TASK STATEMENT
Omit the pictures and reproduce the rest of the listing exactly.

RECORDS PROVIDED
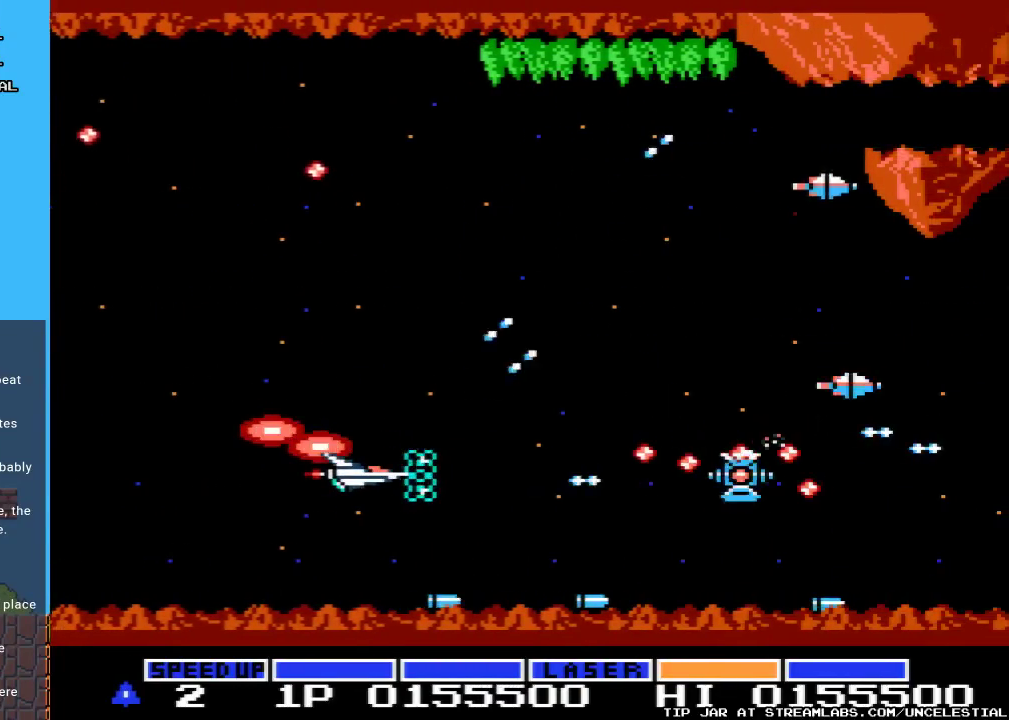
{"buttons": ["A", "DPAD_UP"], "events": [[33, "DPAD_UP", "down"], [67, "A", "down"], [67, "DPAD_LEFT", "down"], [167, "A", "up"], [233, "DPAD_LEFT", "up"], [267, "A", "down"], [400, "A", "up"], [467, "A", "down"]]}
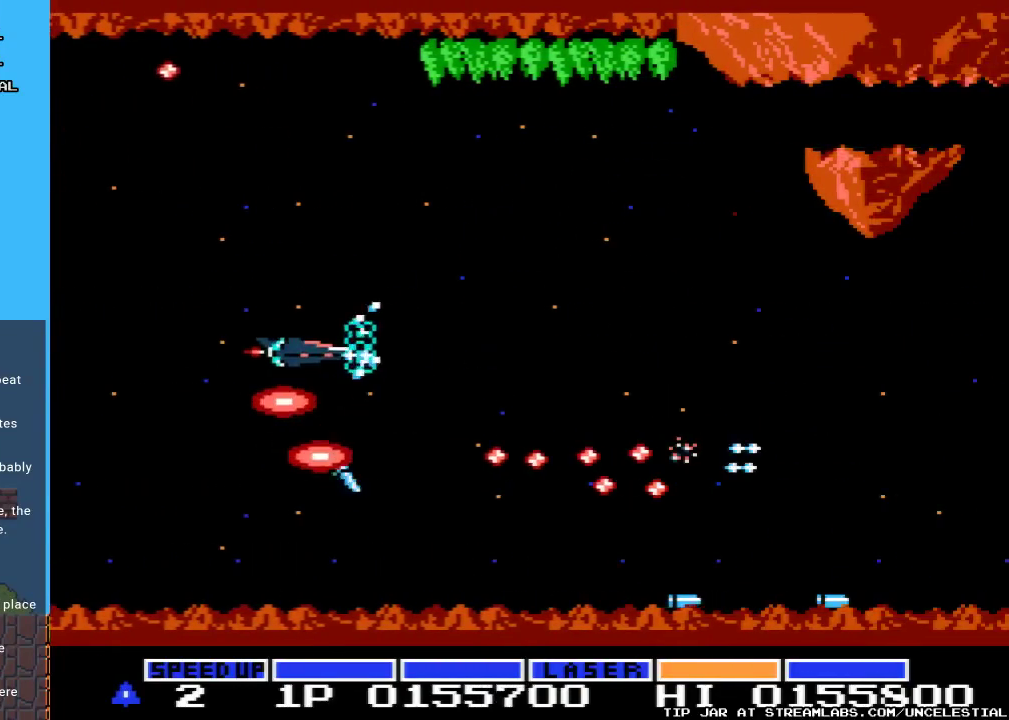
{"buttons": ["DPAD_RIGHT"], "events": [[67, "A", "up"], [167, "A", "down"], [167, "DPAD_UP", "up"], [200, "DPAD_LEFT", "down"], [233, "DPAD_UP", "down"], [300, "A", "up"], [333, "DPAD_UP", "up"], [367, "A", "down"], [367, "DPAD_LEFT", "up"], [467, "A", "up"], [500, "DPAD_RIGHT", "down"]]}
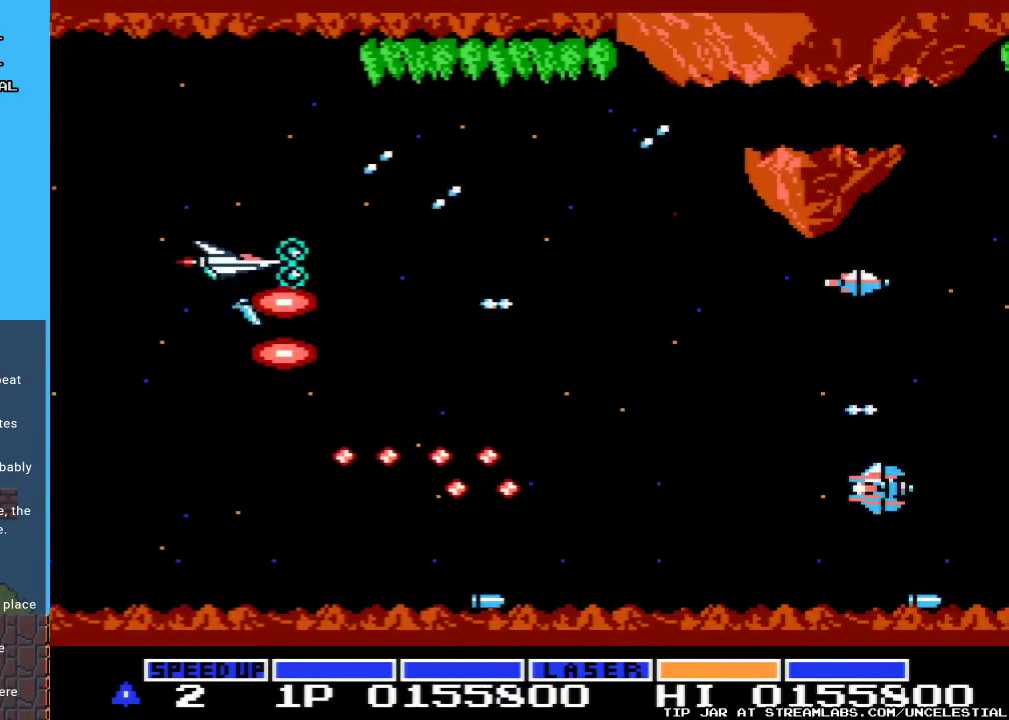
{"buttons": [], "events": [[100, "A", "down"], [233, "A", "up"], [267, "DPAD_DOWN", "down"], [267, "DPAD_RIGHT", "up"], [300, "A", "down"], [467, "A", "up"], [467, "DPAD_DOWN", "up"]]}
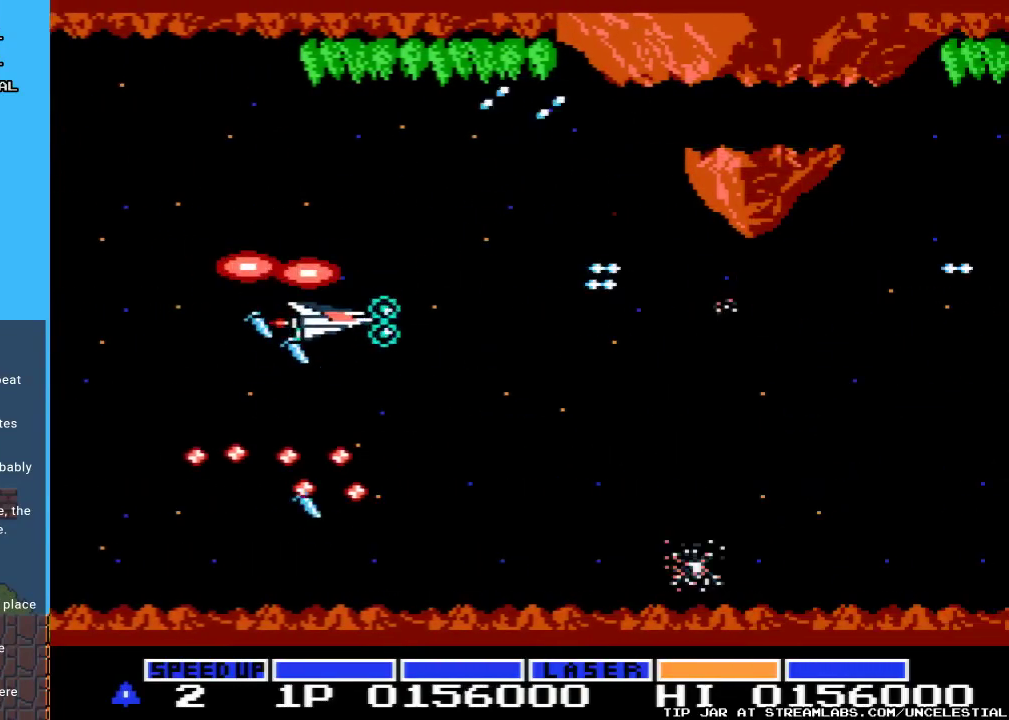
{"buttons": ["A", "DPAD_DOWN"], "events": [[33, "A", "down"], [167, "A", "up"], [267, "A", "down"], [400, "A", "up"], [400, "DPAD_DOWN", "down"], [500, "A", "down"]]}
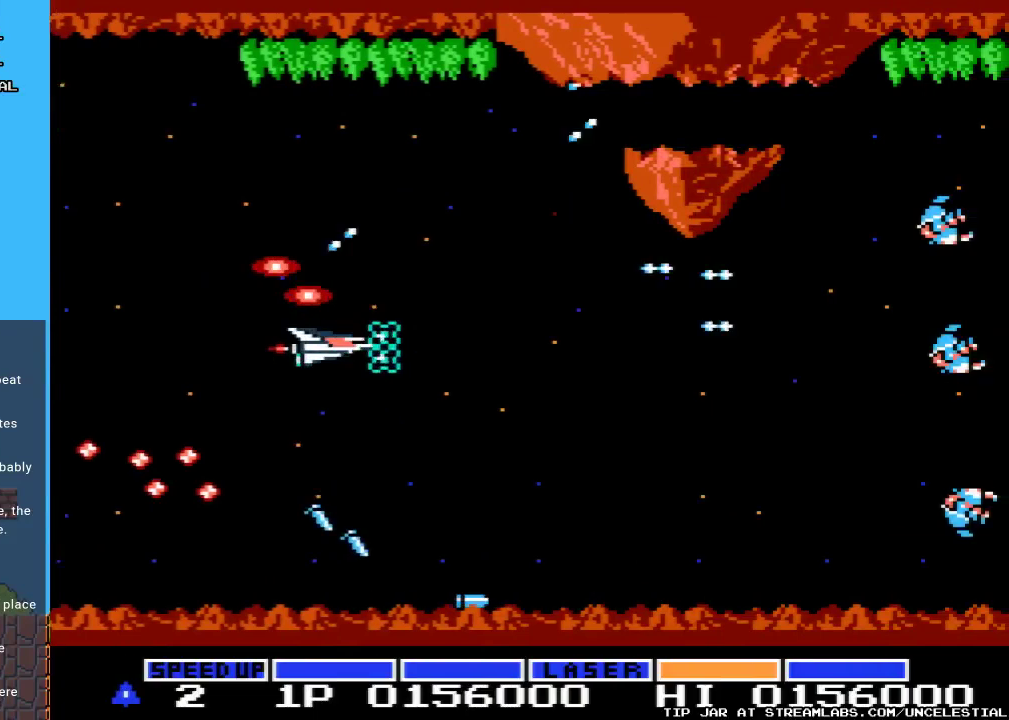
{"buttons": ["A", "DPAD_DOWN", "DPAD_RIGHT"], "events": [[133, "A", "up"], [133, "DPAD_DOWN", "up"], [233, "A", "down"], [300, "A", "up"], [400, "A", "down"], [400, "DPAD_RIGHT", "down"], [500, "DPAD_DOWN", "down"]]}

YOUR RESPONSE
{"buttons": ["A", "DPAD_UP"], "events": [[33, "DPAD_UP", "down"], [67, "A", "down"], [67, "DPAD_LEFT", "down"], [167, "A", "up"], [233, "DPAD_LEFT", "up"], [267, "A", "down"], [400, "A", "up"], [467, "A", "down"]]}
{"buttons": ["DPAD_RIGHT"], "events": [[67, "A", "up"], [167, "A", "down"], [167, "DPAD_UP", "up"], [200, "DPAD_LEFT", "down"], [233, "DPAD_UP", "down"], [300, "A", "up"], [333, "DPAD_UP", "up"], [367, "A", "down"], [367, "DPAD_LEFT", "up"], [467, "A", "up"], [500, "DPAD_RIGHT", "down"]]}
{"buttons": [], "events": [[100, "A", "down"], [233, "A", "up"], [267, "DPAD_DOWN", "down"], [267, "DPAD_RIGHT", "up"], [300, "A", "down"], [467, "A", "up"], [467, "DPAD_DOWN", "up"]]}
{"buttons": ["A", "DPAD_DOWN"], "events": [[33, "A", "down"], [167, "A", "up"], [267, "A", "down"], [400, "A", "up"], [400, "DPAD_DOWN", "down"], [500, "A", "down"]]}
{"buttons": ["A", "DPAD_DOWN", "DPAD_RIGHT"], "events": [[133, "A", "up"], [133, "DPAD_DOWN", "up"], [233, "A", "down"], [300, "A", "up"], [400, "A", "down"], [400, "DPAD_RIGHT", "down"], [500, "DPAD_DOWN", "down"]]}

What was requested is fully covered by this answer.